But then I reread the DOE press release: “… the U.S. and its partners in the International Energy Agency have decided … .” Ach so. Our International President strikes again. Ceding control of a uniquely American asset to an international body is troubling, but par for the course in the Obama Administration.
Then I read the press release one more time.
The Administration will continue to consult closely with other consuming and producing countries in the period ahead.
Reserves in the SPR are sufficient to allow Mr. Obama to play this game from now until
- the November 2012 election.
Uh-oh. Now I’m really paranoid.
In 2008 the Congressional Research Service issued a report titled “The Strategic Petroleum Reserve: History, Perspectives and Issues” (pdf link) which describes the legal requirements for a President to order a draw on the SPR. Initially created as strictly a emergency stockpile for domestic supply disruptions, in 2005 Congress loosened the drawdown criteria and explicitly contemplated IEA cooperation.*
Read that last highlight again. A conniving president could, if I read the CRS study correctly, declare back-to-back emergencies eight times between today and the November 2012 elections. Eight times 30 million barrels is 240 million barrels. Take that away from the 727 million currently in inventory, and it leaves you with 487 million barrels, just under the statutory minimum volume of 500 million barrels....
To the extent there is an “emergency”, it’s a lot more urgent for Europe than it is for the U.S.
Who are the IEA member countries? Basically, the European Union, plus the U.S., Canada, Australia and South Korea.
IEA’s announcement of the release makes no separate mention of the U.S., although SPR oil accounts for half the total. In the IEA account, the release was an IEA decision.
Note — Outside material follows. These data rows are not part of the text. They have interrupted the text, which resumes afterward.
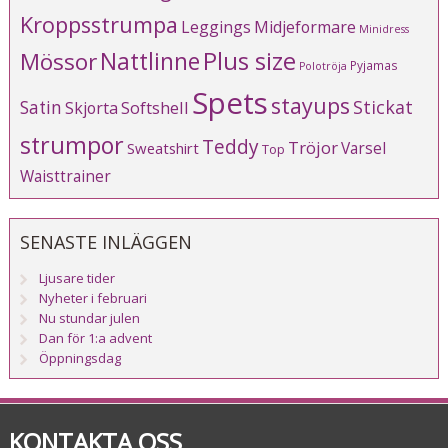
Kroppsstrumpa
Leggings
Midjeformare
Minidress
Plus size
Mössor
Nattlinne
Pyjamas
Polotröja
Spets
stayups
Stickat
Satin
Softshell
Skjorta
strumpor
Teddy
Tröjor
Varsel
Sweatshirt
Top
Waisttrainer
SENASTE INLÄGGEN
Ljusare tider
Nyheter i februari
Nu stundar julen
Dan för 1:a advent
Öppningsdag
KONTAKTA OSS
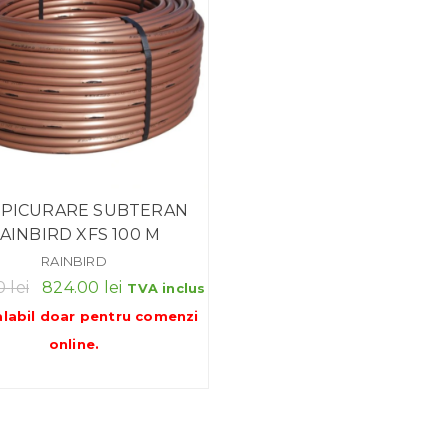
 PICURARE SUBTERAN
AINBIRD XFS 100 M
RAINBIRD
Prețul
Prețul
00
lei
824.00
lei
TVA inclus
inițial
curent
alabil doar pentru
comenzi
a
este:
online
.
fost:
824.00 lei.
1,100.00 lei.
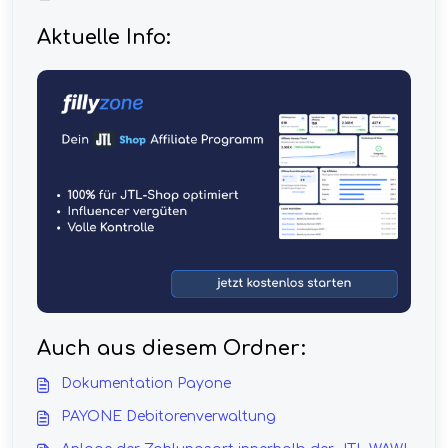
Aktuelle Info:
Auch aus diesem Ordner:
Dokumentation Payone
PAYONE Debitorenverwaltung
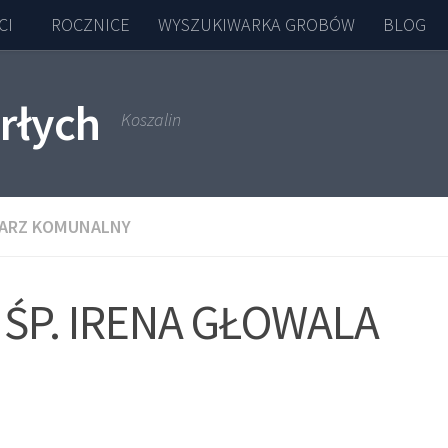
CI
ROCZNICE
WYSZUKIWARKA GROBÓW
BLOG
rłych
Koszalin
ARZ KOMUNALNY
ŚP. IRENA GŁOWALA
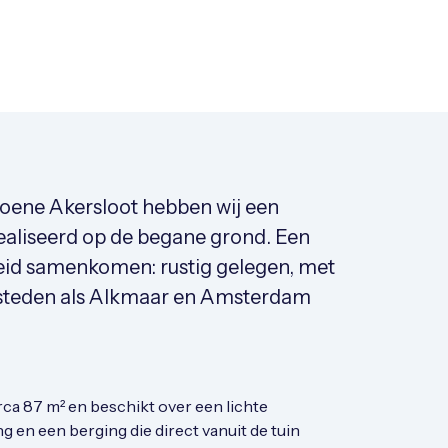
roene Akersloot hebben wij een
liseerd op de begane grond. Een
eid samenkomen: rustig gelegen, met
 steden als Alkmaar en Amsterdam
a 87 m² en beschikt over een lichte
 en een berging die direct vanuit de tuin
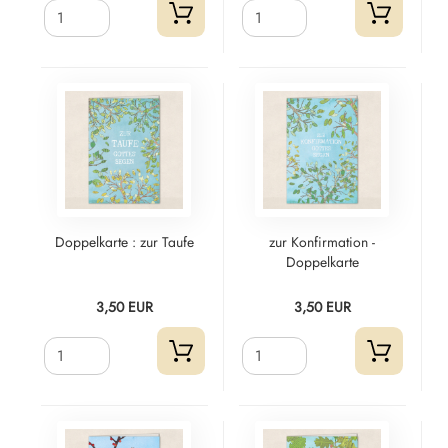
Doppelkarte : zur Taufe
zur Konfirmation -
Doppelkarte
3,50 EUR
3,50 EUR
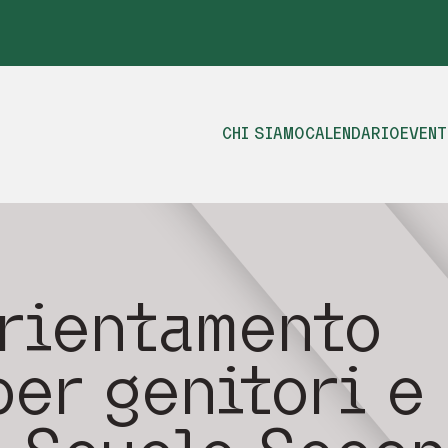
CHI SIAMO
CALENDARIO
EVENT
orientamento
per genitori e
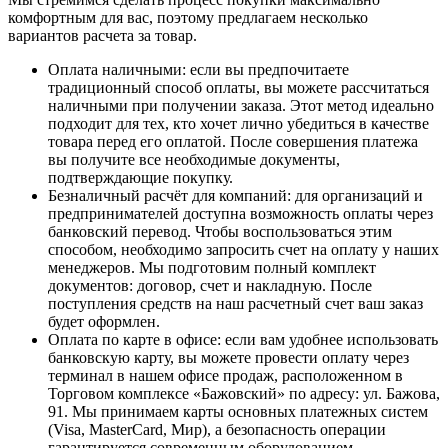
комфортным для вас, поэтому предлагаем несколько
вариантов расчета за товар.
Оплата наличными
: если вы предпочитаете
традиционный способ оплаты, вы можете рассчитаться
наличными при получении заказа. Этот метод идеально
подходит для тех, кто хочет лично убедиться в качестве
товара перед его оплатой. После совершения платежа
вы получите все необходимые документы,
подтверждающие покупку.
Безналичный расчёт для компаний
: для организаций и
предпринимателей доступна возможность оплаты через
банковский перевод. Чтобы воспользоваться этим
способом, необходимо запросить счет на оплату у наших
менеджеров. Мы подготовим полный комплект
документов: договор, счет и накладную. После
поступления средств на наш расчетный счет ваш заказ
будет оформлен.
Оплата по карте в офисе
: если вам удобнее использовать
банковскую карту, вы можете провести оплату через
терминал в нашем офисе продаж, расположенном в
Торговом комплексе «Бажовский» по адресу: ул. Бажова,
91. Мы принимаем карты основных платежных систем
(Visa, MasterCard, Мир), а безопасность операции
гарантируется современным оборудованием.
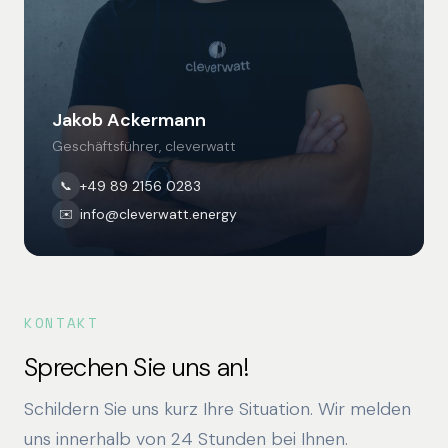
Jakob Ackermann
Geschäftsführer, cleverwatt
+49 89 2156 0283
📞
info@cleverwatt.energy
✉️
KONTAKT
Sprechen Sie uns an!
Schildern Sie uns kurz Ihre Situation. Wir melden
uns innerhalb von 24 Stunden bei Ihnen.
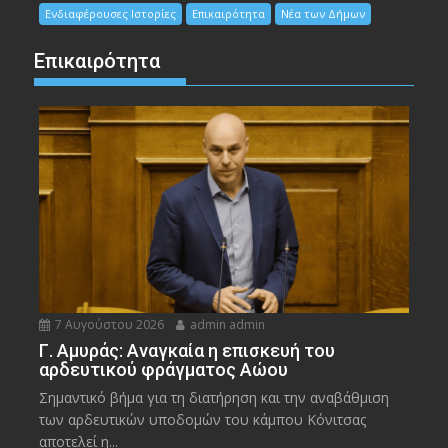
Ενδιαφέρουσες Ιστορίες
Επικαιρότητα
Νέα των Δήμων
Επικαιρότητα
7 Αυγούστου 2026
admin admin
Γ. Αμυράς: Αναγκαία η επισκευή του
αρδευτικού φράγματος Αώου
Σημαντικό βήμα για τη διατήρηση και την αναβάθμιση
των αρδευτικών υποδομών του κάμπου Κόνιτσας
αποτελεί η...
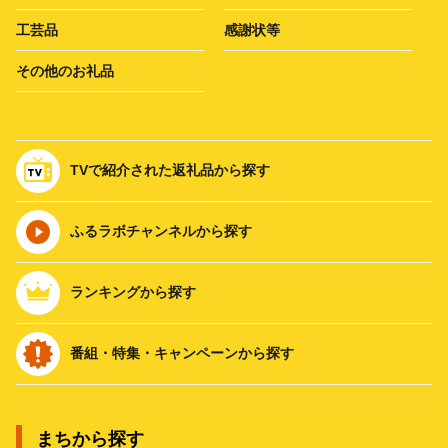
工芸品
感謝状等
その他のお礼品
TVで紹介された返礼品から探す
ふるラボチャンネルから探す
ランキングから探す
番組・特集・キャンペーンから探す
まちから探す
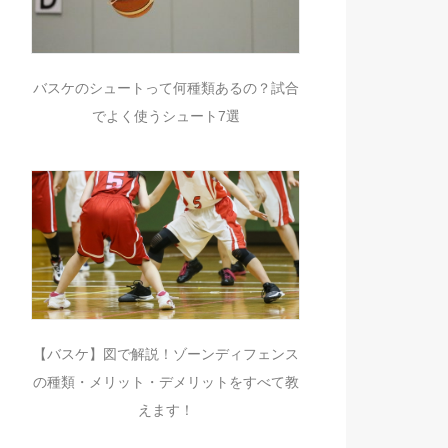
バスケのシュートって何種類あるの？試合
でよく使うシュート7選
【バスケ】図で解説！ゾーンディフェンス
の種類・メリット・デメリットをすべて教
えます！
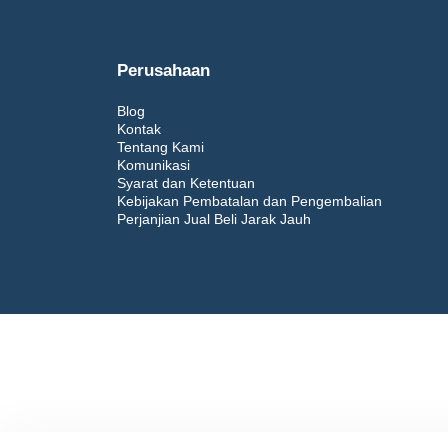
Perusahaan
Blog
Kontak
Tentang Kami
Komunikasi
Syarat dan Ketentuan
Kebijakan Pembatalan dan Pengembalian
Perjanjian Jual Beli Jarak Jauh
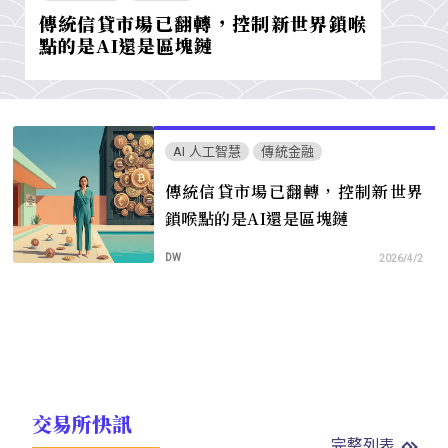
傳統信貸市場已翻轉，控制新世界鎖喉
點的是AI還是區塊鏈
AI 人工智慧
傳統金融
傳統信貸市場已翻轉，控制新世界
鎖喉點的是AI還是區塊鏈
DW
2026/4/2
交易所快訊
完整列表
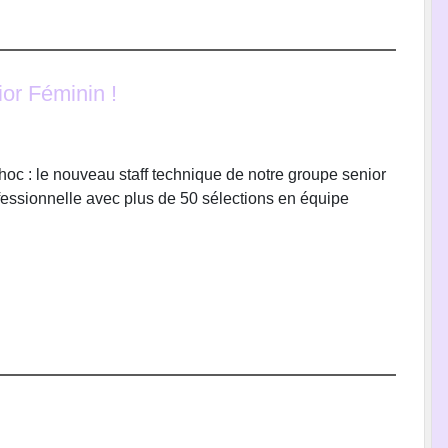
or Féminin !
oc : le nouveau staff technique de notre groupe senior
ofessionnelle avec plus de 50 sélections en équipe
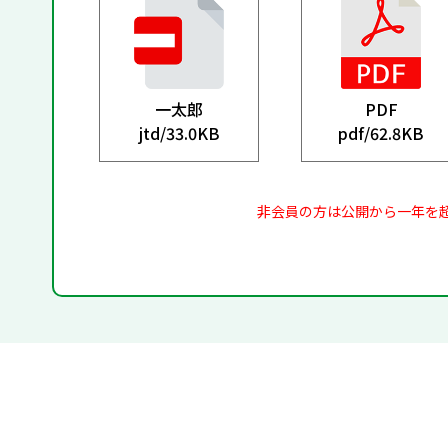
一太郎
PDF
jtd/
33.0KB
pdf/
62.8KB
非会員の方は公開から一年を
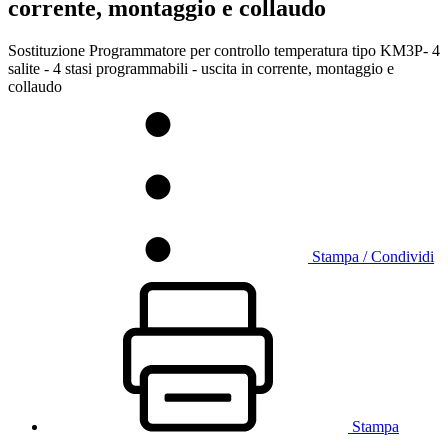
corrente, montaggio e collaudo
Sostituzione Programmatore per controllo temperatura tipo KM3P- 4
salite - 4 stasi programmabili - uscita in corrente, montaggio e
collaudo
Stampa / Condividi
Stampa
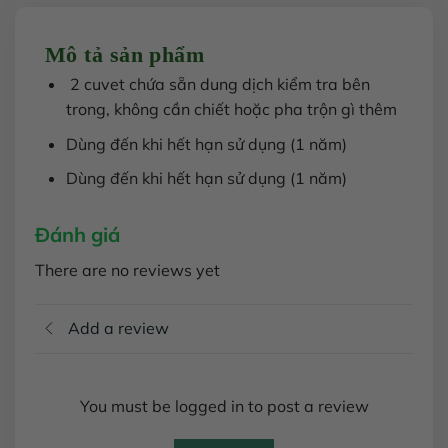
Mô tả sản phẩm
2 cuvet chứa sẵn dung dịch kiểm tra bên
trong, không cần chiết hoặc pha trộn gì thêm
Dùng đến khi hết hạn sử dụng (1 năm)
Dùng đến khi hết hạn sử dụng (1 năm)
Đánh giá
There are no reviews yet
Add a review
You must be logged in to post a review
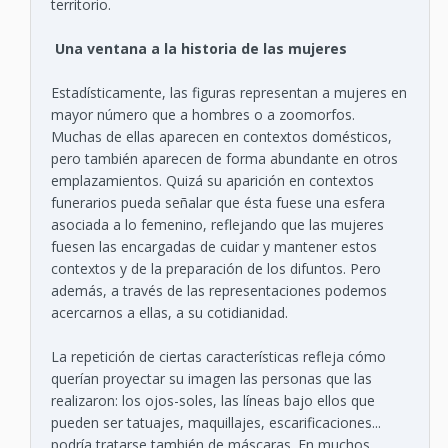
territorio.
Una ventana a la historia de las mujeres
Estadísticamente, las figuras representan a mujeres en
mayor número que a hombres o a zoomorfos.
Muchas de ellas aparecen en contextos domésticos,
pero también aparecen de forma abundante en otros
emplazamientos. Quizá su aparición en contextos
funerarios pueda señalar que ésta fuese una esfera
asociada a lo femenino, reflejando que las mujeres
fuesen las encargadas de cuidar y mantener estos
contextos y de la preparación de los difuntos. Pero
además, a través de las representaciones podemos
acercarnos a ellas, a su cotidianidad.
La repetición de ciertas características refleja cómo
querían proyectar su imagen las personas que las
realizaron: los ojos-soles, las líneas bajo ellos que
pueden ser tatuajes, maquillajes, escarificaciones...
podría tratarse también de máscaras. En muchos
International Energy Agency (IEA) Executive Director Nobuo Tanaka announced that the 28 IEA member countries have agreed to release 60 million barrels of oil in the coming month in response to the ongoing disruption of oil supplies from Libya. This supply disruption has been underway for some time and its effect has become more pronounced as it has continued. The normal seasonal increase in refiner demand expected for this summer will exacerbate the shortfall further. Greater tightness in the oil market threatens to undermine the fragile global economic recovery.
Here are some questions that journalists should be asking Secretary Chu, Secretary Geithner and President Obama:
- Who decided to make this release? Was it an IEA decision, or a cooperative one?
- Who decided the timing?
- What is the weighted-average inventory price of SPR oil we’ll be selling?
- Under what conditions will SPR inventory be replaced, and at what price?
- Under what conditions do you anticipate future releases, past the current 60-day period?
- Why not restore production in the Gulf of Mexico, instead of drawing on the SPR?"
*In 2006, a year after Bush globalized our oil reserves, Republican voters had seen enough. Bush lost the House of Representatives to democrats. Shortly after that came Obama's election, a landslide for democrats in the House in 2008, and a technical passage of ObamaCare in 2009 (which not even Obama apparently has read).